## REQUIRED TASK
Reproduce the listing below verbatim, beginning with its first line and stopping after the line that contains "v(14.27, -4.64) *".

## INFORMATION GIVEN
--- START ---

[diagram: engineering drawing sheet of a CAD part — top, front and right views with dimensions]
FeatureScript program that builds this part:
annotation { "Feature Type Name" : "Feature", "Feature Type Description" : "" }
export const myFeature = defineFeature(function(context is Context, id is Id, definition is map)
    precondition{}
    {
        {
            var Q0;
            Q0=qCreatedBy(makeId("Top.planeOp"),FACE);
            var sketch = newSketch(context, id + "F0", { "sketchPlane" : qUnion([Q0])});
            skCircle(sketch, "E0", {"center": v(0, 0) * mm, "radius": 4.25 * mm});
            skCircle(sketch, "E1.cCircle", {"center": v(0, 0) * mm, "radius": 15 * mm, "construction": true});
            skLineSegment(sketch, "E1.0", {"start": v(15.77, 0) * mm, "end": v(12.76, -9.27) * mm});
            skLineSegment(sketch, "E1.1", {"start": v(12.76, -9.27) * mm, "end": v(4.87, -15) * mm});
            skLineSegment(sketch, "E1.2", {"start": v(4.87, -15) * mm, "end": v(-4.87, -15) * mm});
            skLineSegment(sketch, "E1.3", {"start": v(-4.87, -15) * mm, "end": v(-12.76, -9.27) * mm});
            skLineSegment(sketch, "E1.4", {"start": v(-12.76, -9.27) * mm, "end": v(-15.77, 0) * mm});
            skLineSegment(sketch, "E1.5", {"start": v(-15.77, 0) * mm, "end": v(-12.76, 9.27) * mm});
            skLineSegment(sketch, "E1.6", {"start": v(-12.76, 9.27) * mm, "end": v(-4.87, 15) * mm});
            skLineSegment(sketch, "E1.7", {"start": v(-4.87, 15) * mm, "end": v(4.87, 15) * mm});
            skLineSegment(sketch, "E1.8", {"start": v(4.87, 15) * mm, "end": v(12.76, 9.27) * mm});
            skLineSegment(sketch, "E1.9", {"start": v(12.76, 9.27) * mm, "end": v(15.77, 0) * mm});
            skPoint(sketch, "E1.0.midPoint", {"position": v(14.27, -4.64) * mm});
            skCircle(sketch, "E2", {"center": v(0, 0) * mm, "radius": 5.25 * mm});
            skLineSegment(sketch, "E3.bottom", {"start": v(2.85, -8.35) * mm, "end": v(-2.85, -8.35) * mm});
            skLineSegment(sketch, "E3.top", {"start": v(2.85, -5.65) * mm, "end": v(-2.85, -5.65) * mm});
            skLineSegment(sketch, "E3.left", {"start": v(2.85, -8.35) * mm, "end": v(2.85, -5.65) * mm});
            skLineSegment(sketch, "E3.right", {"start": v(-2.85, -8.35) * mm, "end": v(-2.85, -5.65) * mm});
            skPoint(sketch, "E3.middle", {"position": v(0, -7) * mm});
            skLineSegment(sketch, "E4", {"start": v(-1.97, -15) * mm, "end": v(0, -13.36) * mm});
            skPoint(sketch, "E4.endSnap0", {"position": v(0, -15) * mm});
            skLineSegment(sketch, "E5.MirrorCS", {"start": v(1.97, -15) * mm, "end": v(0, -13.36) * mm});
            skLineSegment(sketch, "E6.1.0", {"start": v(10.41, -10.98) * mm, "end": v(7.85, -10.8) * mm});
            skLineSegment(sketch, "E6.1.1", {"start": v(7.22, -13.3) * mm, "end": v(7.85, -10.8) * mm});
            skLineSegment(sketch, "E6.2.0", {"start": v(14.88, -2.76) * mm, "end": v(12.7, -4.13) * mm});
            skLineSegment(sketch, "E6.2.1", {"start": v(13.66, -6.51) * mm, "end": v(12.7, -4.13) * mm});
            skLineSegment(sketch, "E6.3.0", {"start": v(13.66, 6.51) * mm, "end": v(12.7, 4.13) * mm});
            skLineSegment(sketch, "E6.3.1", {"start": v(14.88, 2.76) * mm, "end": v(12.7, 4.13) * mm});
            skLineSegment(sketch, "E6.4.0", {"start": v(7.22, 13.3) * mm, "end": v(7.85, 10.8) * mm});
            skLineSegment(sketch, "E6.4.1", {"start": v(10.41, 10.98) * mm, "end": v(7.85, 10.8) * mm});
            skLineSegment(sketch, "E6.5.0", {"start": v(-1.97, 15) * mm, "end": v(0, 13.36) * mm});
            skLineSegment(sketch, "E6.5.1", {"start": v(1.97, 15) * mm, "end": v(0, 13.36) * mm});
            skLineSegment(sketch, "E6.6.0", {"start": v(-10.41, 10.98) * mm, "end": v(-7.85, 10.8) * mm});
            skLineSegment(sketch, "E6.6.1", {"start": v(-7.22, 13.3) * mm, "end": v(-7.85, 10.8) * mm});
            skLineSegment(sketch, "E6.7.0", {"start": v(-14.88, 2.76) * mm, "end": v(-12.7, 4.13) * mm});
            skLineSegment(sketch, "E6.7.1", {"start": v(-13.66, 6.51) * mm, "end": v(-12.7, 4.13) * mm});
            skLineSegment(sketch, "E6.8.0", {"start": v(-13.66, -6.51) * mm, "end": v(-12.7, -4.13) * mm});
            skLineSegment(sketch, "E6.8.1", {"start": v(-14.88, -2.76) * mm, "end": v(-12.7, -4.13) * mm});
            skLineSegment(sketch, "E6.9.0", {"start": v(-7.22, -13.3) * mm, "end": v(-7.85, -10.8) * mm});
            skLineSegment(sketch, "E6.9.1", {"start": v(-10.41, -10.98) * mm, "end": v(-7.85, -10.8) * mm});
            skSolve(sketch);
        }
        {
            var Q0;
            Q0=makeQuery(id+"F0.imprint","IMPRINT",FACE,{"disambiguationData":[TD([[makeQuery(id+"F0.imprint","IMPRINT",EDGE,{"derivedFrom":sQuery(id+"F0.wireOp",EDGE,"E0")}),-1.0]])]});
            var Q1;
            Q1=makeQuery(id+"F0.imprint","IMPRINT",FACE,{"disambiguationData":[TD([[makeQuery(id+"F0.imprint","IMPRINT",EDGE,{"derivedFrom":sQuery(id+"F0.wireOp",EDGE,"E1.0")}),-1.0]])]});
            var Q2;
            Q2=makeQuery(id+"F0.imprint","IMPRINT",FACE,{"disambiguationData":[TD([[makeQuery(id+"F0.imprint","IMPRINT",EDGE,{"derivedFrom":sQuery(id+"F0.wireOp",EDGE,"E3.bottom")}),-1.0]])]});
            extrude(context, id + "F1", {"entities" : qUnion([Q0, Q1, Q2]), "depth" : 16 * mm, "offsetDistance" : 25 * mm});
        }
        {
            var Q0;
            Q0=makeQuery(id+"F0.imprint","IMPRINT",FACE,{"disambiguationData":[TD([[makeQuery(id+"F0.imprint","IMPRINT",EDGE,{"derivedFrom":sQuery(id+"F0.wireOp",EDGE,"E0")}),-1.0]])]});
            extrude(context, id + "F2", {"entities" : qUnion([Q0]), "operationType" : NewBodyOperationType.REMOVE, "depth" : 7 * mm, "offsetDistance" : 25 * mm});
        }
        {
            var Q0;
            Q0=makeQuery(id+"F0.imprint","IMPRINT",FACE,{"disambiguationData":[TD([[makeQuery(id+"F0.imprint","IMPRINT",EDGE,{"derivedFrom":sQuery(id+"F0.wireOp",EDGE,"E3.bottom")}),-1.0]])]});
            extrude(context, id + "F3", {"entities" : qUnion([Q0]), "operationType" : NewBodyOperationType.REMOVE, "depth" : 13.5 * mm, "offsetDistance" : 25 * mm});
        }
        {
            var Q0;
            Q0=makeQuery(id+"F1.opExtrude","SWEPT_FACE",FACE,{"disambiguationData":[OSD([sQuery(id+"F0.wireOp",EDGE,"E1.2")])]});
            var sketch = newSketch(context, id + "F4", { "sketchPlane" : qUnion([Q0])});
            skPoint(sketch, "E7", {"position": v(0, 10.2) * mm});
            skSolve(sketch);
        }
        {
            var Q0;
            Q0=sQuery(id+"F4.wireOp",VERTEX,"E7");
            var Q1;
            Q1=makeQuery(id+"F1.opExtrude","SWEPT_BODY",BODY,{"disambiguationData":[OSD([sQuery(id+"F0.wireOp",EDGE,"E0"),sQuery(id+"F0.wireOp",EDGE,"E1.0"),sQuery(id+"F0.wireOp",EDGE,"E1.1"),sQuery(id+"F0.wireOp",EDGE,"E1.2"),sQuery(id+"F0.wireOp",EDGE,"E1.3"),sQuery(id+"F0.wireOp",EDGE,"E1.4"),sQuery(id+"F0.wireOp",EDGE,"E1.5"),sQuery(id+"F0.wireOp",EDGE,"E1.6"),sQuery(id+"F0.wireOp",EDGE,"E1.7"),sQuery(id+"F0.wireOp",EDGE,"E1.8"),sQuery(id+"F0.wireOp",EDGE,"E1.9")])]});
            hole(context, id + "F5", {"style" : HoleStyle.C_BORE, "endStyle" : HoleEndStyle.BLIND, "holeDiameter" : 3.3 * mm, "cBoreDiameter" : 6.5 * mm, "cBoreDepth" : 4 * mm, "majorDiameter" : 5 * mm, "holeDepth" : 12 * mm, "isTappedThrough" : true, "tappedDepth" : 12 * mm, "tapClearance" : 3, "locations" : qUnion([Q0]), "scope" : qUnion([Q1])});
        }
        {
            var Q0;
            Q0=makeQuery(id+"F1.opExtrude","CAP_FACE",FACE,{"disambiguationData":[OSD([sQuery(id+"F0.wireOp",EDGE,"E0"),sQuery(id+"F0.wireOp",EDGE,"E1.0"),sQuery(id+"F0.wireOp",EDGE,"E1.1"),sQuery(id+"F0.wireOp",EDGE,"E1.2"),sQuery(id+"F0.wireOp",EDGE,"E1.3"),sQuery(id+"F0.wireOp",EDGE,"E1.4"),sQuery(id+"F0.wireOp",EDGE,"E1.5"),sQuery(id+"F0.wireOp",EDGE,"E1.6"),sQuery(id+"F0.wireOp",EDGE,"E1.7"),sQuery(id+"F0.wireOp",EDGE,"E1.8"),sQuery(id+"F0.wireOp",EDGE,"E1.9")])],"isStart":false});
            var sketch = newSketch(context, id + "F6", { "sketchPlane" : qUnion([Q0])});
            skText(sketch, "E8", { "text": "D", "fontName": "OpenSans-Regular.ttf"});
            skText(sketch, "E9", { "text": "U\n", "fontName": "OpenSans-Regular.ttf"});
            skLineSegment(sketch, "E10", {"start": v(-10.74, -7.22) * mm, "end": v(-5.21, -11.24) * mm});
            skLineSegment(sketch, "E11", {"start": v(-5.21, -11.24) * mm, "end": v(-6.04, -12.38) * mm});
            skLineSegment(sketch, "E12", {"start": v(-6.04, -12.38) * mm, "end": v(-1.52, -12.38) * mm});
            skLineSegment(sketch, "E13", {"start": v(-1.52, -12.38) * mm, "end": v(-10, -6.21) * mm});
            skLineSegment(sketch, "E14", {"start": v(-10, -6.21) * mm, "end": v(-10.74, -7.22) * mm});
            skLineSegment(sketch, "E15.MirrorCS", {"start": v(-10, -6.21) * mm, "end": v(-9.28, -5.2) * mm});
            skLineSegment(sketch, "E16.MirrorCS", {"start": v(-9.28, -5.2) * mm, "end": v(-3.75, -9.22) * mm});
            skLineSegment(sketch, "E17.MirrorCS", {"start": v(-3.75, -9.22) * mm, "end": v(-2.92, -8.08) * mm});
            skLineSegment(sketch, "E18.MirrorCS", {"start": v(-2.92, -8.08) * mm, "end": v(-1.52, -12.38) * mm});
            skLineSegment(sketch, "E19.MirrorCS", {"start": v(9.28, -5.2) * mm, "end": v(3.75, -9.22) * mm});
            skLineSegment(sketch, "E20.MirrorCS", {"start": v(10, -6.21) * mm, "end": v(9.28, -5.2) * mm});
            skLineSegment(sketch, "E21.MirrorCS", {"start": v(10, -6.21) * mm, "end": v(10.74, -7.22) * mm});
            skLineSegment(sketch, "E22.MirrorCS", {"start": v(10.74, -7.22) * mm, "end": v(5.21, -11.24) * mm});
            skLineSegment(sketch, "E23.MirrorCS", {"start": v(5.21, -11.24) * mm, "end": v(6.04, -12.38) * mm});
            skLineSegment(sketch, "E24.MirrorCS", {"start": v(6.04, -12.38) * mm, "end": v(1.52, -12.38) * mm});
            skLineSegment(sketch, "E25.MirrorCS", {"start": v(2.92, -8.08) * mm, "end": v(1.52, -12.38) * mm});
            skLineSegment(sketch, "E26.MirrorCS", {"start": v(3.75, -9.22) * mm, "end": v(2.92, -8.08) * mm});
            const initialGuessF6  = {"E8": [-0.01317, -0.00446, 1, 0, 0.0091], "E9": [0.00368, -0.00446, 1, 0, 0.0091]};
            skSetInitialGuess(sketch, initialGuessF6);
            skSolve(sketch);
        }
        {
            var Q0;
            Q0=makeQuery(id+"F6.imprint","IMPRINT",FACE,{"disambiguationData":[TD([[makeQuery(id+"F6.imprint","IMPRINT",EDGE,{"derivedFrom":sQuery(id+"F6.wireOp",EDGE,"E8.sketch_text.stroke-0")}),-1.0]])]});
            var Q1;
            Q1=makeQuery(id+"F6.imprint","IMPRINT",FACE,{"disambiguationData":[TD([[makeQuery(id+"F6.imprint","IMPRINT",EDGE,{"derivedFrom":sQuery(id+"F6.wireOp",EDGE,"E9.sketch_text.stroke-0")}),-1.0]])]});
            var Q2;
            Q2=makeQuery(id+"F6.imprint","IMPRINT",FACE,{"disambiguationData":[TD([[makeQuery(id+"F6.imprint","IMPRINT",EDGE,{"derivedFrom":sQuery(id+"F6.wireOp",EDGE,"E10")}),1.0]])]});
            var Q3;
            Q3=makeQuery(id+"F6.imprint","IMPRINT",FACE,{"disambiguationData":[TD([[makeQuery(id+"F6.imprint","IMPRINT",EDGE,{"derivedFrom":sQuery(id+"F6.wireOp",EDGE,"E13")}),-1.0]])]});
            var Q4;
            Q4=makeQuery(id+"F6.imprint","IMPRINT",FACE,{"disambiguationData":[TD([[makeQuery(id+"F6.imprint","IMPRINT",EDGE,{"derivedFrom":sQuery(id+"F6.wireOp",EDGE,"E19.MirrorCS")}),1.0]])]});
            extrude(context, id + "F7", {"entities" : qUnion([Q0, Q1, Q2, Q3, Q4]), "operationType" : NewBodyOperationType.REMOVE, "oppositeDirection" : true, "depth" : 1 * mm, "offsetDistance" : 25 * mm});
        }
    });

--- END ---

## COMPLETE ANSWER
[diagram: engineering drawing sheet of a CAD part — top, front and right views with dimensions]
FeatureScript program that builds this part:
annotation { "Feature Type Name" : "Feature", "Feature Type Description" : "" }
export const myFeature = defineFeature(function(context is Context, id is Id, definition is map)
    precondition{}
    {
        {
            var Q0;
            Q0=qCreatedBy(makeId("Top.planeOp"),FACE);
            var sketch = newSketch(context, id + "F0", { "sketchPlane" : qUnion([Q0])});
            skCircle(sketch, "E0", {"center": v(0, 0) * mm, "radius": 4.25 * mm});
            skCircle(sketch, "E1.cCircle", {"center": v(0, 0) * mm, "radius": 15 * mm, "construction": true});
            skLineSegment(sketch, "E1.0", {"start": v(15.77, 0) * mm, "end": v(12.76, -9.27) * mm});
            skLineSegment(sketch, "E1.1", {"start": v(12.76, -9.27) * mm, "end": v(4.87, -15) * mm});
            skLineSegment(sketch, "E1.2", {"start": v(4.87, -15) * mm, "end": v(-4.87, -15) * mm});
            skLineSegment(sketch, "E1.3", {"start": v(-4.87, -15) * mm, "end": v(-12.76, -9.27) * mm});
            skLineSegment(sketch, "E1.4", {"start": v(-12.76, -9.27) * mm, "end": v(-15.77, 0) * mm});
            skLineSegment(sketch, "E1.5", {"start": v(-15.77, 0) * mm, "end": v(-12.76, 9.27) * mm});
            skLineSegment(sketch, "E1.6", {"start": v(-12.76, 9.27) * mm, "end": v(-4.87, 15) * mm});
            skLineSegment(sketch, "E1.7", {"start": v(-4.87, 15) * mm, "end": v(4.87, 15) * mm});
            skLineSegment(sketch, "E1.8", {"start": v(4.87, 15) * mm, "end": v(12.76, 9.27) * mm});
            skLineSegment(sketch, "E1.9", {"start": v(12.76, 9.27) * mm, "end": v(15.77, 0) * mm});
            skPoint(sketch, "E1.0.midPoint", {"position": v(14.27, -4.64) * mm});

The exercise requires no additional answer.